**Work item**
Records follow. Pull out every line that contains "pixel".

── Task input ──

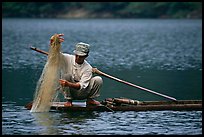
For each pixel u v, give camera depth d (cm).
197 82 2355
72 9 13250
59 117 1622
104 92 2092
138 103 1744
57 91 1720
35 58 3472
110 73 2659
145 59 3528
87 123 1555
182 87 2205
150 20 11894
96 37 6375
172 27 9031
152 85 2255
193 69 2905
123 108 1712
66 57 1731
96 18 13050
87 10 13175
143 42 5503
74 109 1697
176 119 1614
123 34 7138
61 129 1486
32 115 1650
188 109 1745
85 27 9144
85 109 1698
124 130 1487
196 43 5325
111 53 4003
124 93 2075
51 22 10931
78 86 1697
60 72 1728
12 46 4612
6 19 12025
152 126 1532
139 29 8525
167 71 2788
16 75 2558
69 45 4838
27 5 13075
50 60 1714
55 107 1703
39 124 1541
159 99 1961
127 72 2717
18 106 1788
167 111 1722
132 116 1645
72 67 1723
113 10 13112
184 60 3478
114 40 5828
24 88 2161
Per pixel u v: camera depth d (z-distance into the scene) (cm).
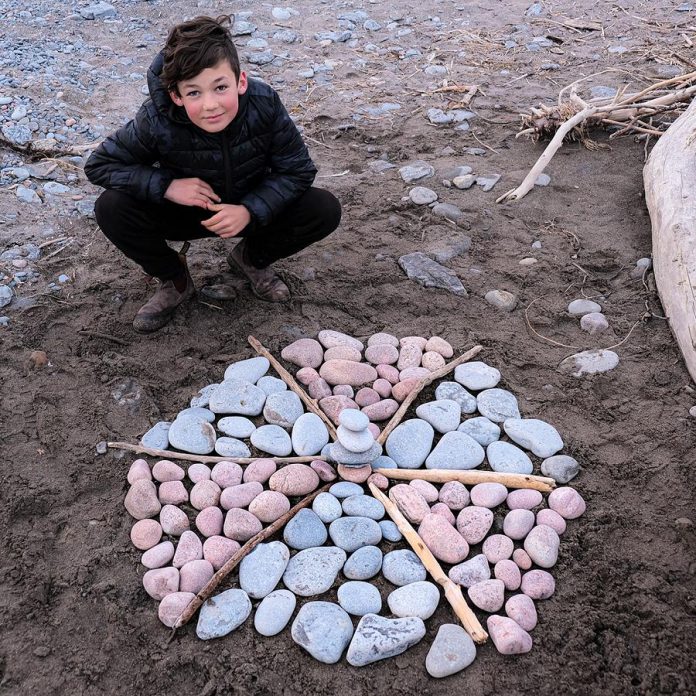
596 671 210
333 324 328
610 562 236
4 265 350
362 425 249
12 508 248
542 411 290
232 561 232
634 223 389
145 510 247
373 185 424
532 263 365
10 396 288
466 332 325
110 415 282
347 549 238
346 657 213
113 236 291
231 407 281
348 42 604
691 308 305
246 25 607
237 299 338
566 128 426
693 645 215
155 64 259
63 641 216
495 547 239
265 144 281
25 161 434
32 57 540
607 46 581
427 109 502
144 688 207
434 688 207
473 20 641
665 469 265
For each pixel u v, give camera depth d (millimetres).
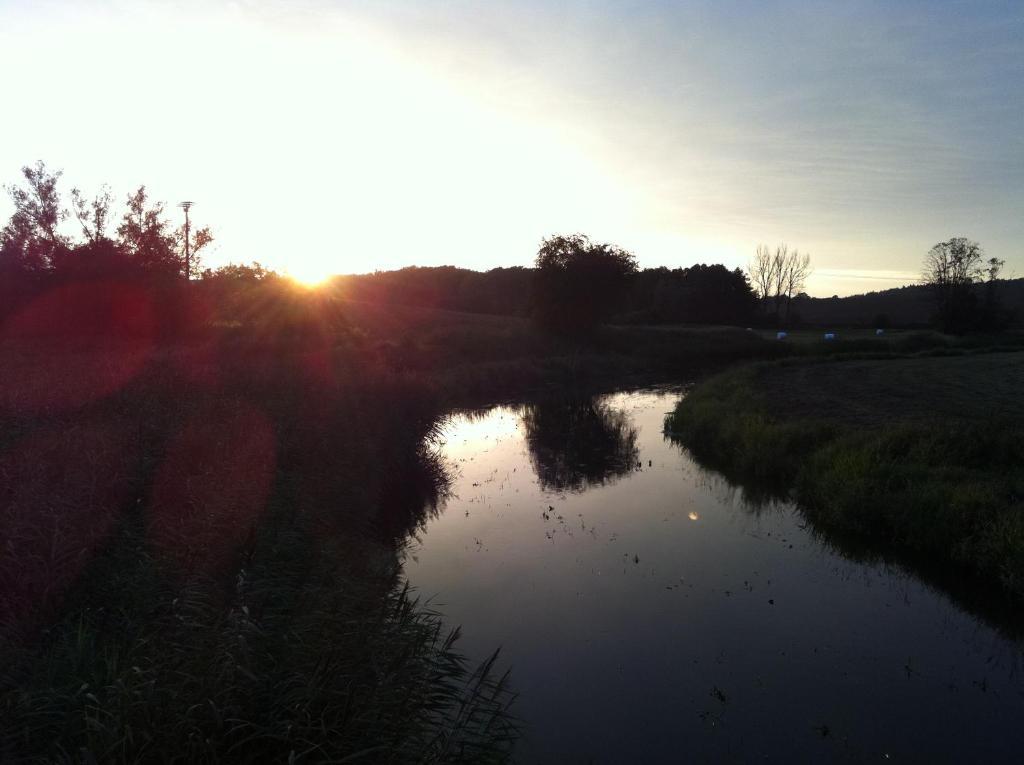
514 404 29484
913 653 7559
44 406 10961
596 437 21266
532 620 8344
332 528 9867
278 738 4031
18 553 6062
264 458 10570
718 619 8391
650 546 10961
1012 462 11734
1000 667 7254
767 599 8945
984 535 9102
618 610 8633
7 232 27250
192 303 27828
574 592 9164
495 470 16688
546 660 7418
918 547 9875
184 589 5992
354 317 51938
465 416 26250
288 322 31375
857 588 9273
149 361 16953
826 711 6488
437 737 5289
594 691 6828
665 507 13211
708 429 19016
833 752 5883
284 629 5656
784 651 7621
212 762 3785
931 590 9203
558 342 48094
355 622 5871
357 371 21312
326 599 6594
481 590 9227
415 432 18031
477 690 6309
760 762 5766
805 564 10141
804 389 25203
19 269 26562
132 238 27750
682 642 7832
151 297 26594
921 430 13555
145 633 5535
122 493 7750
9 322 25562
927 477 11344
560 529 11852
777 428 16219
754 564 10148
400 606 6973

───

**Result of this exercise**
For each pixel u v, give camera depth d (cm).
Per pixel u v: camera depth d (z-distance into the scene) (cm).
For each pixel u v, give camera depth d (millimetres).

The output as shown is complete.